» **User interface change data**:
Start of Block
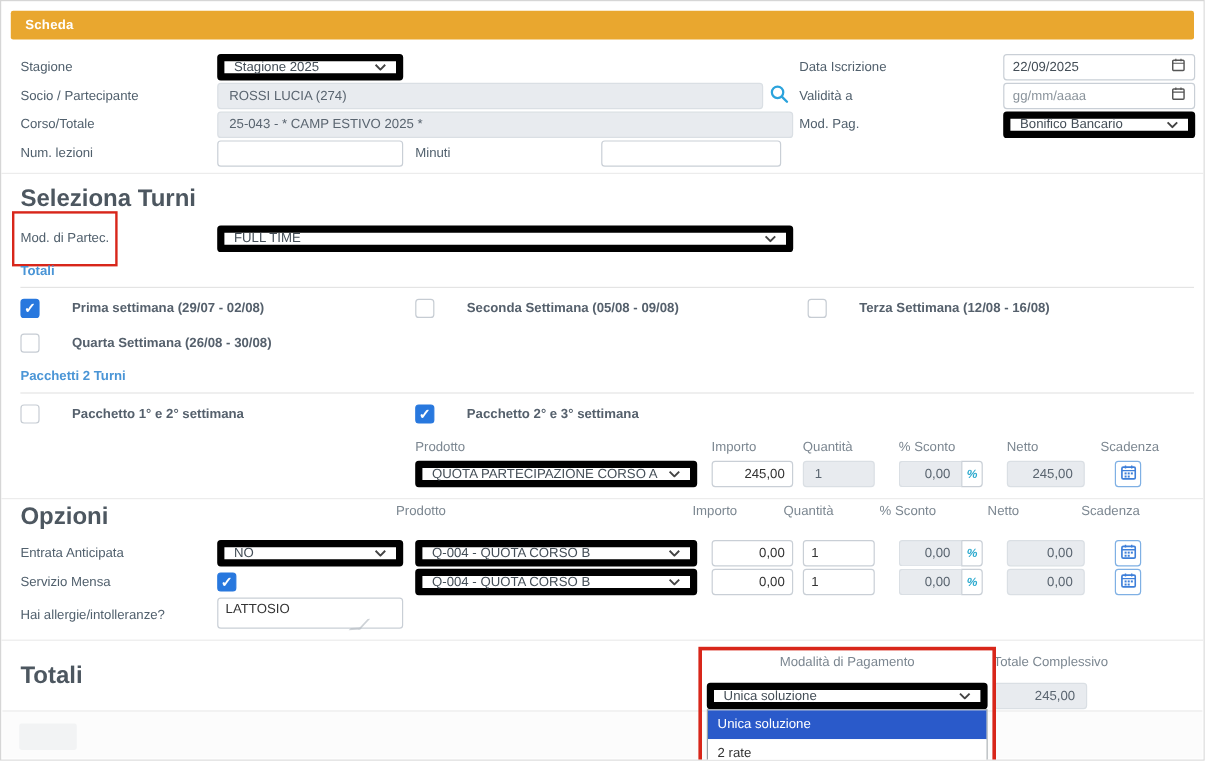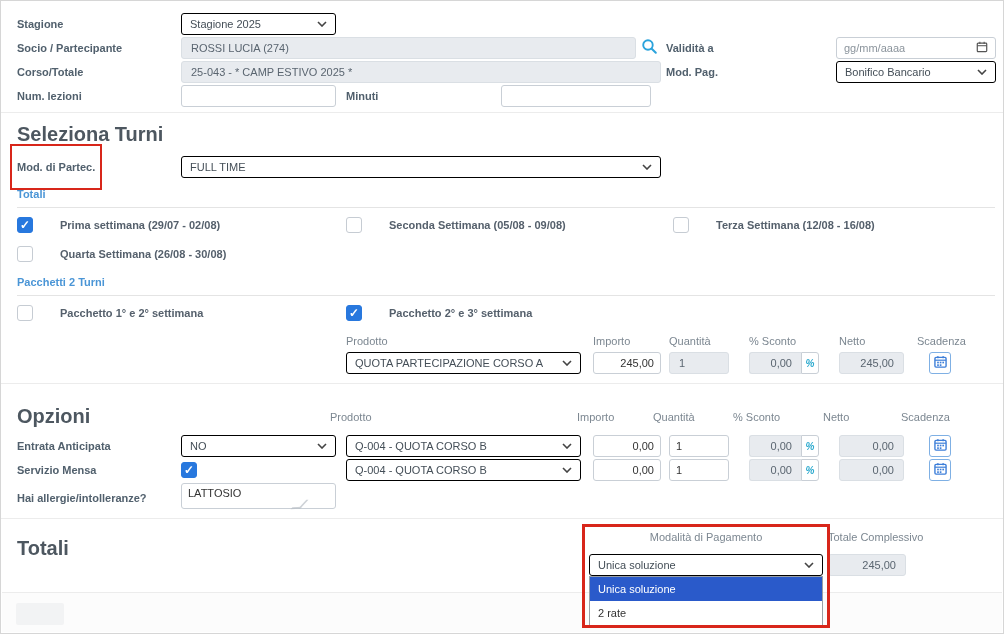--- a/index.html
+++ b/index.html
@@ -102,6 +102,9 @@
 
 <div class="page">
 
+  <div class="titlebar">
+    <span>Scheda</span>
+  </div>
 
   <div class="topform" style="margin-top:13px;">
End of Block
Start of Block
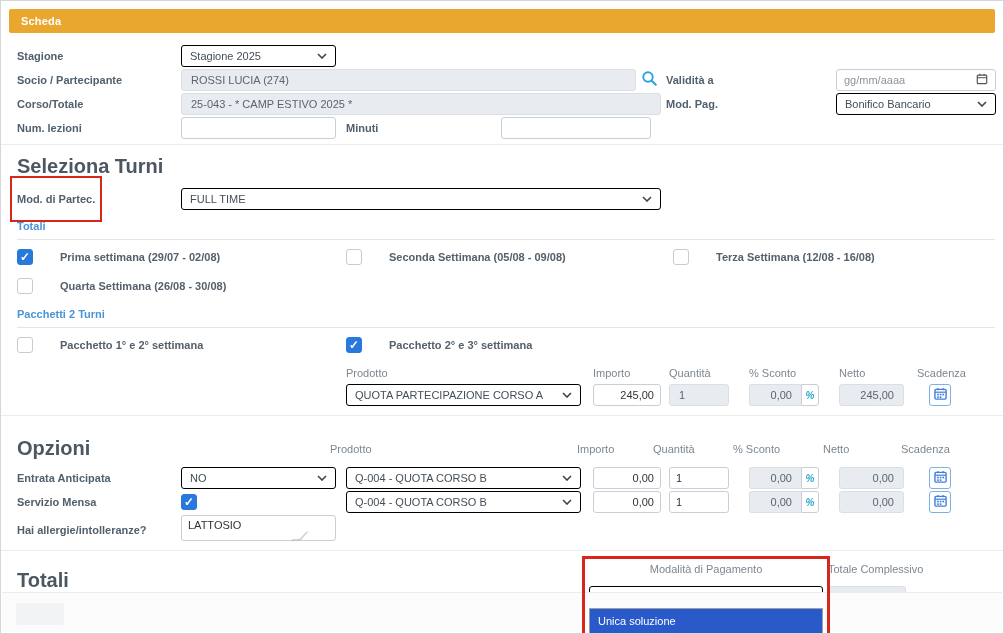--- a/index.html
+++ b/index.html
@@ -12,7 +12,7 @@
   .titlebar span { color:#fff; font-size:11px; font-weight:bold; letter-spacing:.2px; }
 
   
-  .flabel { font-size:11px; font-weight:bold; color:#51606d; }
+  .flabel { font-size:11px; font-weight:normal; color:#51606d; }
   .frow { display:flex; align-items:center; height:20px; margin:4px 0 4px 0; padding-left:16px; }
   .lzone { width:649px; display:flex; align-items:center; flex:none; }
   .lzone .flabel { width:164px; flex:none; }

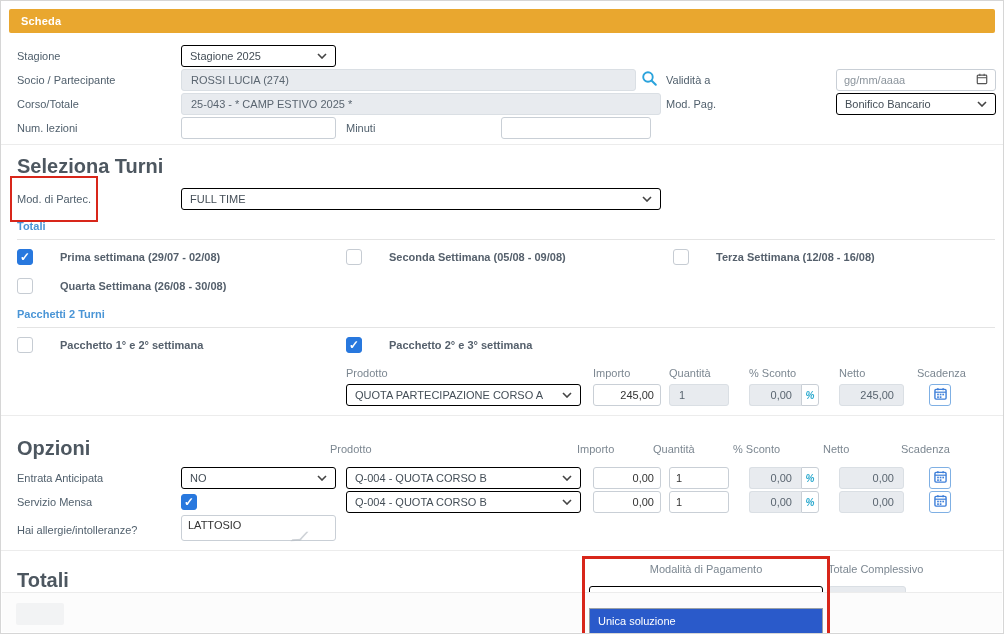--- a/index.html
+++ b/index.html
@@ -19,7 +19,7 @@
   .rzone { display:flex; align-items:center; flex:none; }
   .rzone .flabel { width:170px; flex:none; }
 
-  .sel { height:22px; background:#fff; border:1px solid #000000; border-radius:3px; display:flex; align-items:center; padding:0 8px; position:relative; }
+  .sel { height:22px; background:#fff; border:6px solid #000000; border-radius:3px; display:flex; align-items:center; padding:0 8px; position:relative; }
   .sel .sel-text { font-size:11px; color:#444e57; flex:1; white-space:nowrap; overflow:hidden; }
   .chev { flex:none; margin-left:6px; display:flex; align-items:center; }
End of Block
Start of Block
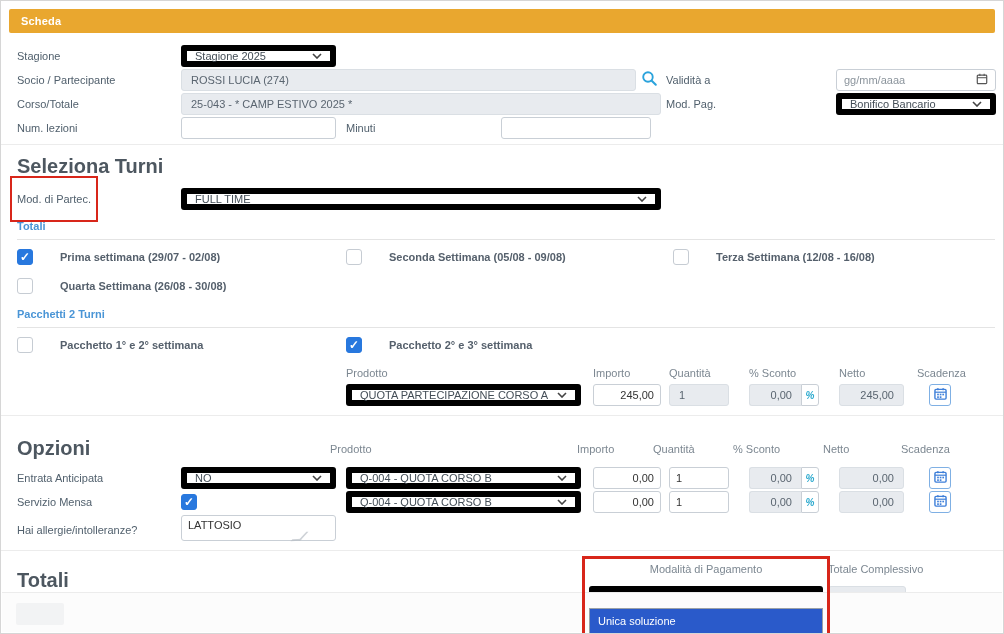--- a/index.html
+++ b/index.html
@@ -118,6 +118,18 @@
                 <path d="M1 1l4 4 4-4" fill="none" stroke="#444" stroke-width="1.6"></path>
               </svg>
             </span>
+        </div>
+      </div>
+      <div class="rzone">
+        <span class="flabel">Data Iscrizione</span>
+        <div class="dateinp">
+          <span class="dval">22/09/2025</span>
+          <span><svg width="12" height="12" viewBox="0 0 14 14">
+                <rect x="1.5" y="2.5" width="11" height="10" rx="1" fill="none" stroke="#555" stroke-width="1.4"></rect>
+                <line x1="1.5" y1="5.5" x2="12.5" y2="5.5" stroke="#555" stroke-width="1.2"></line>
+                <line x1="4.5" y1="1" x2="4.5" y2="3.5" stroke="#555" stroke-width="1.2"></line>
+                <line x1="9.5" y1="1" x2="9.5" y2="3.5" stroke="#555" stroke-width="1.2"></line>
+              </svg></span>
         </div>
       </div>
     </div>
End of Block
» **EXERCISE INSTRUCTIONS**: Give the number of lines in the data above that include the word "lzone", with no other words.

» **OUTPUT FOR THIS EXERCISE**: 2